Der Zorn des Kirk – Star Wars… äh, Star Trek Into Darkness (Kritik)

Erstellt am 21. Mai 2013 von Yodahome

Vor langer Zeit, in einer w… nee, falsch. Der Weltraum, unendliche Weiten. Wir erinnern uns an das Jahr 2010, als J.J. Abrams Star Trek wiederbelebte und mittels einer alternativen Zeitlinie und jungen Darstellern die Geschichte um Kirk, Spock und dem berühmtesten Raumschiff der Fernsehgeschichte komplett umschrieb. Wer Synapsenschwund beklagt, möge sich hier (oder auch hier) nochmal meine Meinung zu diesem Film in Erinnerung rufen. Der neue Film ist noch schwieriger zu kritisieren, weil er als Film leider durchaus gut ist. Aber er wiederholt auch viele Fehler des ersten Versuchs, teilweise verschlimmert er sie sogar. Ferner kann man kaum sagen, was so großartig am neuen Film ist, ohne die besten Stellen zu Spoilern, weshalb ich etwas großzügiger mit Spoilerwarnungen sein werde, falls ihr den Film noch nicht gesehen habt. Und damit es noch mehr Spaß macht, seid gewarnt, dass ich einige Links ins Star Trek Wiki Memory Alpha gestreut habe, die Figuren und Schauplätze erklären, und natürlich auch dabei Spoiler beinhalten können. Machen wir es so…

Die Story – böse Spoiler (Stufe 2)

### EINTRÄGE IM DATENSATZ
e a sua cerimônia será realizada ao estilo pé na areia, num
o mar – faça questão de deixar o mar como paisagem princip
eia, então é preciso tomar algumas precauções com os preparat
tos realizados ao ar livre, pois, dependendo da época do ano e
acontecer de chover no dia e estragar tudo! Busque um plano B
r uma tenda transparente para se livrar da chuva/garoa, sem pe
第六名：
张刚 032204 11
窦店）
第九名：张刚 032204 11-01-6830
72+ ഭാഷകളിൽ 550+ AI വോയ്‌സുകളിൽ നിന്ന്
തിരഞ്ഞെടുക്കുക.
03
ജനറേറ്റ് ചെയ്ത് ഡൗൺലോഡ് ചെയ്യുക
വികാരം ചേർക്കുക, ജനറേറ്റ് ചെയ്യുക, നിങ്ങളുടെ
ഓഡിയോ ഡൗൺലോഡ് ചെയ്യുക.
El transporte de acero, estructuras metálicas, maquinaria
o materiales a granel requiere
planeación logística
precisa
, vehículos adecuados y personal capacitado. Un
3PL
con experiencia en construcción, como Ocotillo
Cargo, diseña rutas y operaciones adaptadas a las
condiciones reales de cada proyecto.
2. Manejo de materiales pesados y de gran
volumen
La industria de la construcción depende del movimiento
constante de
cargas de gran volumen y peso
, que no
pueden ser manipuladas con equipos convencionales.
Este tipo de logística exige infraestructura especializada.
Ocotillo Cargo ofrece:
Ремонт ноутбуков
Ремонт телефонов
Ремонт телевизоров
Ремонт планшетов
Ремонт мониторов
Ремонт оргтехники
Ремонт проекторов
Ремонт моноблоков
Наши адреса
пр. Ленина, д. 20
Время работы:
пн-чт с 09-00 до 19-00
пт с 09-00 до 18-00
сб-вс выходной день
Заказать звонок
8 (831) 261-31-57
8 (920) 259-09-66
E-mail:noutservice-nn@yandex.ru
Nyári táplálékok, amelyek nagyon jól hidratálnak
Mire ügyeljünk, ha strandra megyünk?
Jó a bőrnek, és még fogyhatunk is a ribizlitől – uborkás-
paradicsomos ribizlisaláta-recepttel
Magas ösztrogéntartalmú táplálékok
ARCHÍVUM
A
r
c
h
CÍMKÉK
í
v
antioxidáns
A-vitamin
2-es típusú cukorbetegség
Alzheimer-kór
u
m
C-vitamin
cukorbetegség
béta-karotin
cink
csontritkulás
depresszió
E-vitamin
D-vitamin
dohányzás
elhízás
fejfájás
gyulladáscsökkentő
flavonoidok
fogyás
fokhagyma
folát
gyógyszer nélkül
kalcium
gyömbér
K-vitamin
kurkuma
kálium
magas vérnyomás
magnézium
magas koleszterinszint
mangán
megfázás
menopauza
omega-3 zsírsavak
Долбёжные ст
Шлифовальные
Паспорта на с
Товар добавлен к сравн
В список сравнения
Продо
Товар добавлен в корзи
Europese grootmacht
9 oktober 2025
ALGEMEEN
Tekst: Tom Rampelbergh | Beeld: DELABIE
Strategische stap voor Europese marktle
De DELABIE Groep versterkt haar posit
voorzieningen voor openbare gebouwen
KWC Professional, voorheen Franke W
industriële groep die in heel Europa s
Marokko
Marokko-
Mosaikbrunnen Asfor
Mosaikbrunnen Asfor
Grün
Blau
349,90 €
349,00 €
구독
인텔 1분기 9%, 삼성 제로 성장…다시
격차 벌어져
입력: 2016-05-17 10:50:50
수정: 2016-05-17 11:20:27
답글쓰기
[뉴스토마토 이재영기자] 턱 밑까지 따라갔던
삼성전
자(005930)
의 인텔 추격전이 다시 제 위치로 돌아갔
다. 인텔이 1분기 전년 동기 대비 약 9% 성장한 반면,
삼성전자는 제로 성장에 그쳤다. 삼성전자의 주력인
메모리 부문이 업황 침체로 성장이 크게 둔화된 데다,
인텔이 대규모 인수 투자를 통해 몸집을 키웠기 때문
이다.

### AUFGABE
Schreibe die Kritik zu „Star Trek Into Darkness“ weiter und beginne mit dem Abschnitt unter der letzten Überschrift „Die Story – böse Spoiler (Stufe 2)“.

### LÖSUNG
Zum Ende des letzten Filmes hatte Kirk von seinem Mentor Admiral Pike die taufrische Enterprise übernommen, nachdem er und seine glückliche Crew aus Teens und Twens sowas von die Erde gerettet hatten. Yeah! Gerade dieses Schiff will man ihm aber wieder abnehmen, weil er sich nicht an die Regeln (genauer die Oberste Direktive der nicht Nichteinmischung) gehalten hat und das Raumschiff direkt unter der Nase der Eingeborenen von Nibiru geparkt hatte. Übrigens nicht die ersten Aliens, die einem irgendwie bekannt vorkommen. Wie auch immer, die Chefs sind böse und Kirk wird wieder erster Offizier unter Pike. Zeit sich daran zu gewöhnen hat er nicht, denn da wird das wegen eines Terroraktes(!) eilig einberufene Oberkommando unter Vorsitz von RoboCop aka Admiral Marcus (Peter Weller) von einem gewissen Sherlock Hol…, ach nein, John Harrison (nicht sein echter Name) angegriffen und Pike stirbt im zeitgelupten Phaserhagel.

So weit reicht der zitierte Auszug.